La présence de délégations de haut niveau des pays de l’AES à la cérémonie d’investiture a donné une portée diplomatique particulière à cet appel. Le Mali était représenté par son ministre des Affaires étrangères Abdoulaye Diop, le Burkina Faso par Karamoko Jean-Marie Traoré, tandis que le Niger avait dépêché son Premier ministre Ali Mahaman Lamine Zeine.

Le président béninois a également assuré de « la disponibilité du Bénin à agir de concert » avec les pays sahéliens dans la lutte contre le terrorisme et pour le renforcement d’une coopération régionale plus étroite.

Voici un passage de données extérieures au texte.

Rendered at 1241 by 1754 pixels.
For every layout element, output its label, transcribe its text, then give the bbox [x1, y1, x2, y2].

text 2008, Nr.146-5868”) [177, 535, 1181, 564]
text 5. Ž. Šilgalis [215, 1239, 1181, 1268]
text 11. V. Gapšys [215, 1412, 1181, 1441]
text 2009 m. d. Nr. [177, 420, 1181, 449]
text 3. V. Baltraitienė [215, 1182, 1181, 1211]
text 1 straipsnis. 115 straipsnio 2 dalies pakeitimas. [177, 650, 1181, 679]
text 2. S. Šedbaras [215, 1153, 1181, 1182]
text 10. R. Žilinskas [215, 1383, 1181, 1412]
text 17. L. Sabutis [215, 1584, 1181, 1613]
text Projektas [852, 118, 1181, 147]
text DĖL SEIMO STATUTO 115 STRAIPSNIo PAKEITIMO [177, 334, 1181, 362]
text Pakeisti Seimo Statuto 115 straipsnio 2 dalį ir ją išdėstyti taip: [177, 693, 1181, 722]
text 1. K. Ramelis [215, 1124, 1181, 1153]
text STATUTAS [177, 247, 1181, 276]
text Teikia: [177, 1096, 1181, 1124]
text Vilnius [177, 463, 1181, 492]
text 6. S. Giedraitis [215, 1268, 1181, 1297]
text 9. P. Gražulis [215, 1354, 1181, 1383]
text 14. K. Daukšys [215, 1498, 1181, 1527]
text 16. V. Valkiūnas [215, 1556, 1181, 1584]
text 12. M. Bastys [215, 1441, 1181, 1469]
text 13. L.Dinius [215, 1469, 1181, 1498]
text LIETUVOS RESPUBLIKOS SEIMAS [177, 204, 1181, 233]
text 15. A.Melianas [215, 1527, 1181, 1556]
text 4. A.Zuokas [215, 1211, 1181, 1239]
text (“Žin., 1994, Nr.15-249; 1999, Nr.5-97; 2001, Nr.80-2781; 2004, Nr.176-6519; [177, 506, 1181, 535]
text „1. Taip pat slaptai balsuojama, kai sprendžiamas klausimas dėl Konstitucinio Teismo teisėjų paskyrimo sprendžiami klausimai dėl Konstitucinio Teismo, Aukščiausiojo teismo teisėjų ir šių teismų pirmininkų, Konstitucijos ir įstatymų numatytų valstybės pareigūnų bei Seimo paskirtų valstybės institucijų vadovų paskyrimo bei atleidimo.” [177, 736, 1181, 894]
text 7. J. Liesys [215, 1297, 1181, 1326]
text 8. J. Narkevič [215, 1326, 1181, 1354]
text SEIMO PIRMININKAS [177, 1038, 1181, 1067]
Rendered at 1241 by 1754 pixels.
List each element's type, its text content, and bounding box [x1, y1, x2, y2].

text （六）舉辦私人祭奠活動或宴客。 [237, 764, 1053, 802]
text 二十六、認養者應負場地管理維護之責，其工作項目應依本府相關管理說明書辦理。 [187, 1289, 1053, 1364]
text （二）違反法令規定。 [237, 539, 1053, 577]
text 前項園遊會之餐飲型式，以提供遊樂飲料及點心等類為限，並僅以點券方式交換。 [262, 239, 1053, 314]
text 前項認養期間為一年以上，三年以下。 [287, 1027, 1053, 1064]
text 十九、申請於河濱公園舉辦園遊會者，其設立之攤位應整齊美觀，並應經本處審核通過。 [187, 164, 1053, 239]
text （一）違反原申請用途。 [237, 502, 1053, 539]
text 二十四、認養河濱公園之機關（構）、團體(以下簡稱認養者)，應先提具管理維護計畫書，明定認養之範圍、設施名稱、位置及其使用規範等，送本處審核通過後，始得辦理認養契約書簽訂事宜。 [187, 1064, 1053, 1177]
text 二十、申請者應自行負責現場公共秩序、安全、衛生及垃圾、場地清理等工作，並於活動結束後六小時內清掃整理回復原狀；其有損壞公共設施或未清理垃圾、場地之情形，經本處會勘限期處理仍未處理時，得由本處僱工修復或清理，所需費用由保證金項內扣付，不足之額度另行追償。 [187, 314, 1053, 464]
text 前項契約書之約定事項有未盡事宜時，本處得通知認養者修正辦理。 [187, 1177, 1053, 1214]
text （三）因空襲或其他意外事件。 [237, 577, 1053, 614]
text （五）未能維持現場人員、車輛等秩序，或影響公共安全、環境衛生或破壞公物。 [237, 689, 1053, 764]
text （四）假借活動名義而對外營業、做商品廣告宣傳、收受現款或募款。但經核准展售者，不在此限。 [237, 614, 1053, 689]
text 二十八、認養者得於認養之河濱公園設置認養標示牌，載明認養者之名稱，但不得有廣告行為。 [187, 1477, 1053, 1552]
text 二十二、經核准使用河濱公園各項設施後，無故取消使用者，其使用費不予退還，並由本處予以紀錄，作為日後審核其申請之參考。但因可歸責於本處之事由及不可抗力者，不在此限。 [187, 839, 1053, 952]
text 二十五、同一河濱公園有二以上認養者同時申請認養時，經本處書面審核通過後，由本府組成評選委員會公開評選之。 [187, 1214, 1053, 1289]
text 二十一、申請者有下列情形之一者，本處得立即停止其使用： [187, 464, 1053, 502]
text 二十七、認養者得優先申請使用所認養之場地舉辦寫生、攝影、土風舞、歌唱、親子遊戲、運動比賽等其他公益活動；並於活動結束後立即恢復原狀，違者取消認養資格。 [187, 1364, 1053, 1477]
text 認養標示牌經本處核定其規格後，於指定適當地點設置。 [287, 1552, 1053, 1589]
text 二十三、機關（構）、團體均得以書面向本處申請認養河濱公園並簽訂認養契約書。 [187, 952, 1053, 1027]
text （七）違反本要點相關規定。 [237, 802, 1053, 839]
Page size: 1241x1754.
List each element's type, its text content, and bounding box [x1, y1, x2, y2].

Les déclarations de Romuald Wadagni traduisent une volonté de repositionnement diplomatique du Bénin après plusieurs mois de fortes tensions avec le Niger. Les relations entre Cotonou et Niamey s’étaient dégradées après le coup d’État de juillet 2023 ayant conduit au renversement du président Mohamed Bazoum.

Les autorités nigériennes avaient alors accusé le Bénin d’abriter des installations militaires étrangères destinées à déstabiliser le Niger, des accusations fermement rejetées par Cotonou. La fermeture prolongée de la frontière entre les deux pays avait également provoqué d’importantes perturbations économiques, notamment autour du transit du pétrole nigérien via le port de Cotonou.

Dans ce contexte, la nouvelle posture affichée par le président béninois apparaît comme une tentative de réconciliation diplomatique et de relance du dialogue régional. Tout en réaffirmant l’attachement du Bénin à la CEDEAO, Romuald Wadagni semble vouloir faire de son pays un intermédiaire crédible entre l’organisation ouest-africaine et les régimes militaires de l’AES.

« Ensemble, nous pouvons bâtir une Afrique puissante en faisant nos propres choix d’orientation stratégique », a soutenu le chef de l’État béninois, appelant à une vision commune de la souveraineté et de la sécurité régionales.